El martes 9 de junio de 2026, el presidente de Estados Unidos, Donald Trump, anunció en su red social que el ejército estadounidense le informó sobre el derribo de un helicóptero Apache en el estrecho de Ormuz, frente a la costa de Omán, atribuyendo el ataque a Irán. Aunque no hubo víctimas, Trump advirtió que Estados Unidos “debe, por necesidad, responder a este ataque”, sin precisar la naturaleza ni la magnitud de la posible represalia.
El incidente ocurrió la noche del lunes 8 de junio (hora del este de Estados Unidos) y marcó la primera pérdida de un helicóptero Apache desde el inicio del conflicto con Irán el 28 de febrero. Los dos pilotos a bordo fueron rescatados sanos y salvos por un dron marítimo estadounidense en un operativo que duró aproximadamente dos horas, según informó el Comando Central de EE.UU. (Centcom).
Este episodio pone en evidencia la capacidad operativa de Teherán, contradiciendo las reiteradas afirmaciones de Trump sobre la destrucción total del poder militar iraní. A pesar de la tensión, el hecho no ha significado el fin del alto el fuego vigente desde el 8 de abril, que busca la apertura del estrecho de Ormuz y la prolongación por 60 días del cese de hostilidades, con la meta de lograr la retirada del uranio enriquecido y la renuncia iraní a la posesión de armas nucleares.
Mohammad Bagher Ghalibaf, presidente del Parlamento iraní y negociador clave en las conversaciones de alto el fuego, advirtió a Estados Unidos que no incumpla sus compromisos y amenazó con una escalada si fracasan los esfuerzos diplomáticos. “Preferimos el lenguaje de la diplomacia, pero hablamos otros lenguajes con mucha más fluidez”, escribió en su cuenta de X el martes 9 de junio.

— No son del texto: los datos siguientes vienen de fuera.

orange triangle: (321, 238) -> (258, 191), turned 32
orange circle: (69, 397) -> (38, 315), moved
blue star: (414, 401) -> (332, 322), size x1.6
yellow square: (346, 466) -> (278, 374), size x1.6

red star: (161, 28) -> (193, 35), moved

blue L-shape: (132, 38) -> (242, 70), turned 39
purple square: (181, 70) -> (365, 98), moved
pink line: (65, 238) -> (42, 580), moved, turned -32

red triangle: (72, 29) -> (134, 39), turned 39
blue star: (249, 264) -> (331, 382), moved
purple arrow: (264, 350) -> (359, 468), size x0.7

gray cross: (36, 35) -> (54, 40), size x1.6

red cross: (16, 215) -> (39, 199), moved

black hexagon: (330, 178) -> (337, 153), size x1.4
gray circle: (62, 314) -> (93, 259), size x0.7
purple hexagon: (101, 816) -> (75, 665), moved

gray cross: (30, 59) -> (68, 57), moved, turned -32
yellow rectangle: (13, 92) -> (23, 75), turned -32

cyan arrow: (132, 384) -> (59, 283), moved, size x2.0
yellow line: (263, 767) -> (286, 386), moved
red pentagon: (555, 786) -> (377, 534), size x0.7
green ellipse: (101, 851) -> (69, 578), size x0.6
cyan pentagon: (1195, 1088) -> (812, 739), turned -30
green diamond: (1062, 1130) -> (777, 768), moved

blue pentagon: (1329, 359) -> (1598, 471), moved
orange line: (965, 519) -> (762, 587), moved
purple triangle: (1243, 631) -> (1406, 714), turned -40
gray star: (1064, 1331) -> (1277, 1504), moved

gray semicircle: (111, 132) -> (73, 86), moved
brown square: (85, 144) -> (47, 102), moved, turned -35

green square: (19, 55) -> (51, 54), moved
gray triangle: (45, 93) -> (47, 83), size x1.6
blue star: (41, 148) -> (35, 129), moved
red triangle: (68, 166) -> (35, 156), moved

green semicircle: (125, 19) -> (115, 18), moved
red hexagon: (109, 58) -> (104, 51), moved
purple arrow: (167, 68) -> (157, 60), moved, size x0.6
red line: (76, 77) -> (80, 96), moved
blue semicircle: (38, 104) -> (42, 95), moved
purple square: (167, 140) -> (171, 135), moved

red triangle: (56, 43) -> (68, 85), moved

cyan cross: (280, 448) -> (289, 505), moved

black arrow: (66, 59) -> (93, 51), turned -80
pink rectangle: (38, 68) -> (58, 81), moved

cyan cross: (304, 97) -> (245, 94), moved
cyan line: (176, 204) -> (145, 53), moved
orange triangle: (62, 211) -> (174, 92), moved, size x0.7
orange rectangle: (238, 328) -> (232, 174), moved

El contexto regional sigue siendo volátil, con intercambios de ataques entre Israel e Irán y bombardeos israelíes en Líbano, aunque Trump ha reiterado que el alto el fuego se mantendrá siempre que no se ataque a estadounidenses. Analistas sugieren que la ausencia de víctimas mortales en este incidente podría limitar la respuesta estadounidense a una acción simbólica, destinada a enviar un mensaje de advertencia.
Este episodio subraya la fragilidad del equilibrio en Medio Oriente y la complejidad de mantener la paz en una región donde la diplomacia y la amenaza militar conviven en un delicado equilibrio. En este escenario, la capacidad de Estados Unidos para responder con firmeza sin escalar el conflicto será crucial para evitar una crisis mayor.